Professional Service Providers

Professional Skill. Human Presence. Campus Participation.

RISS welcomes volunteers who bring professional services to the campus, including medical care, mental health support, legal guidance, financial education, career advising, business consulting, and other forms of professional expertise.

But we want to be very clear from the beginning:

This is not a place where professional volunteers simply arrive, provide a service, complete an appointment block, and leave.

That kind of service may be useful in some environments. It is not the model we are building here.

At RISS, professional service volunteers are expected to become part of the life of the campus.

That means your professional skill matters. Your license, training, education, and experience matter. The service you provide matters.

But your presence matters too.

More Than Scheduled Service Hours

Many people leaving incarceration have spent years being processed by systems, evaluated by professionals, classified by agencies, and spoken to through appointments, forms, case notes, and institutional roles.

RISS is intentionally designed to be different.

We do not want residents to experience professional service providers only as people sitting behind desks, conducting appointments, giving instructions, and then disappearing from campus life.

We are looking for volunteers who understand that trust is not built only in scheduled sessions.

Trust is also built in ordinary moments.

A meal in the dining hall.
A campus event.
A class discussion.
A walk across the grounds.
A volunteer day.
A cookout.
A community gathering.
A conversation that happens outside the formal structure of an appointment.

Those moments do not replace professional boundaries. They strengthen the environment in which professional service can actually become useful.

The Volunteer Agreement

Professional service volunteers will be asked to agree that their role includes more than the scheduled service they provide.
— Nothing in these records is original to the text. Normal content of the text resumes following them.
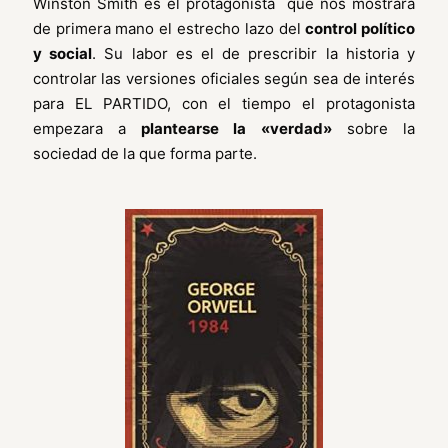
Winston Smith es el protagonista que nos mostrara
de primera mano el estrecho lazo del
control político
y social
. Su labor es el de prescribir la historia y
controlar las versiones oficiales según sea de interés
para EL PARTIDO, con el tiempo el protagonista
empezara a
plantearse la «verdad»
sobre la
sociedad de la que forma parte.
Depending on the nature of the service, availability, licensing requirements, and campus need, volunteers may have specific days or hours when they provide professional support.
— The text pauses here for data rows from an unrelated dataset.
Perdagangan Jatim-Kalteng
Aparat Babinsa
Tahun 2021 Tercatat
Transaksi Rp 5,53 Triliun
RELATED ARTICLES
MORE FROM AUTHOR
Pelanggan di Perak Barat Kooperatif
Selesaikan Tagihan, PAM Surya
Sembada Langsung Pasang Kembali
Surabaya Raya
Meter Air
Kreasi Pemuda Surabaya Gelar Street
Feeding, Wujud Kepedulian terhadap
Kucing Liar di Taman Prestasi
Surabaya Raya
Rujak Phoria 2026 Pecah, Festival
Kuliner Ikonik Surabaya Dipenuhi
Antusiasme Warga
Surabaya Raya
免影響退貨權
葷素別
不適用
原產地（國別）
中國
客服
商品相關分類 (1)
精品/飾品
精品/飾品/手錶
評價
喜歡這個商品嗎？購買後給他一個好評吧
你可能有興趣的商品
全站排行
But the volunteer agreement will also require an active campus presence outside of that professional capacity.

That does not mean living on campus.
It does not mean being available at all hours.
It does not mean abandoning professional boundaries.
It does not mean turning every interaction into counseling, legal advice, medical advice, financial advice, or case management.

It means participating in the broader life of the campus as a trusted, consistent, human presence.
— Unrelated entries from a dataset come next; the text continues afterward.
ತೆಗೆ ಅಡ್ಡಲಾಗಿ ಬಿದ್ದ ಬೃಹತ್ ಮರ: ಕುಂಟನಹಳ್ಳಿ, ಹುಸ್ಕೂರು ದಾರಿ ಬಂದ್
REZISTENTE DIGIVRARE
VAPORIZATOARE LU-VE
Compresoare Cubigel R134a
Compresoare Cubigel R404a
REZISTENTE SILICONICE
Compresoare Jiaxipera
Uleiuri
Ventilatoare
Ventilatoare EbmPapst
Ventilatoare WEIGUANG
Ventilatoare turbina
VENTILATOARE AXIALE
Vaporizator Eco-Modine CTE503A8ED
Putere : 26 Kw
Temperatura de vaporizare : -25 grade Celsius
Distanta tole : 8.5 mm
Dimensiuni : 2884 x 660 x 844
What Active Campus Participation Can Look Like

Professional service volunteers may be asked or encouraged to:

Attend campus meals or community events.

Participate in workshops, lectures, discussions, or educational opportunities.

Join residents, staff, and other volunteers for approved recreational or community activities.

Take part in campus celebrations, service days, open houses, or donor/community events.

Be visibly present in ways that help residents experience professionals as people, not just providers.

Support the culture of the campus by modeling professionalism, respect, patience, consistency, and appropriate boundaries.

The specific expectations will vary by role, but the principle will not:

If you volunteer at RISS as a professional service provider, you are joining a campus community. You are not simply filling an appointment slot.

Boundaries Still Matter

Active campus participation does not mean blurred boundaries.

RISS will maintain clear expectations around confidentiality, ethics, resident privacy, professional conduct, mandated reporting, conflicts of interest, and appropriate relationships between residents, staff, and volunteers.

Professional volunteers are expected to honor the standards of their field and the standards of the campus.

Being part of campus life does not mean becoming careless, overly familiar, or informal in ways that create risk.

It means being present without becoming inappropriate.
It means being human without becoming unprofessional.
It means building trust without losing boundaries.

Who This Is For

This volunteer pathway may be a good fit for professionals who understand that reentry is not solved through appointments alone.

It may be a good fit for people who believe that healing, stability, and growth are supported by environment, relationships, consistency, and community.

It may be a good fit for professionals who are willing to bring their expertise to the campus without treating residents as projects, clients, cases, or charity work.

We are looking for people who can serve professionally and show up relationally.

People who understand that their presence in the dining hall, at a campus event, or in an ordinary conversation may matter just as much as the scheduled service they provide.

Professional Areas of Interest

RISS may seek volunteer support from professionals in areas such as:

Medical care and health education
Mental health and counseling
Substance-use recovery support
Legal education and limited legal guidance
Financial literacy and planning
Career and professional development
Business and entrepreneurship
Family support and relationship education
Life skills and personal development
Other professional or specialized services aligned with the RISS model

A Different Kind of Volunteer Role

RISS is not asking professional volunteers to give up their expertise.

We are asking them not to hide behind it.

The professional service matters. But the larger goal is to help build an environment where residents are surrounded by people who are consistent, capable, respectful, and present.

That is the kind of campus we are building.

And that is the kind of volunteer we are looking for.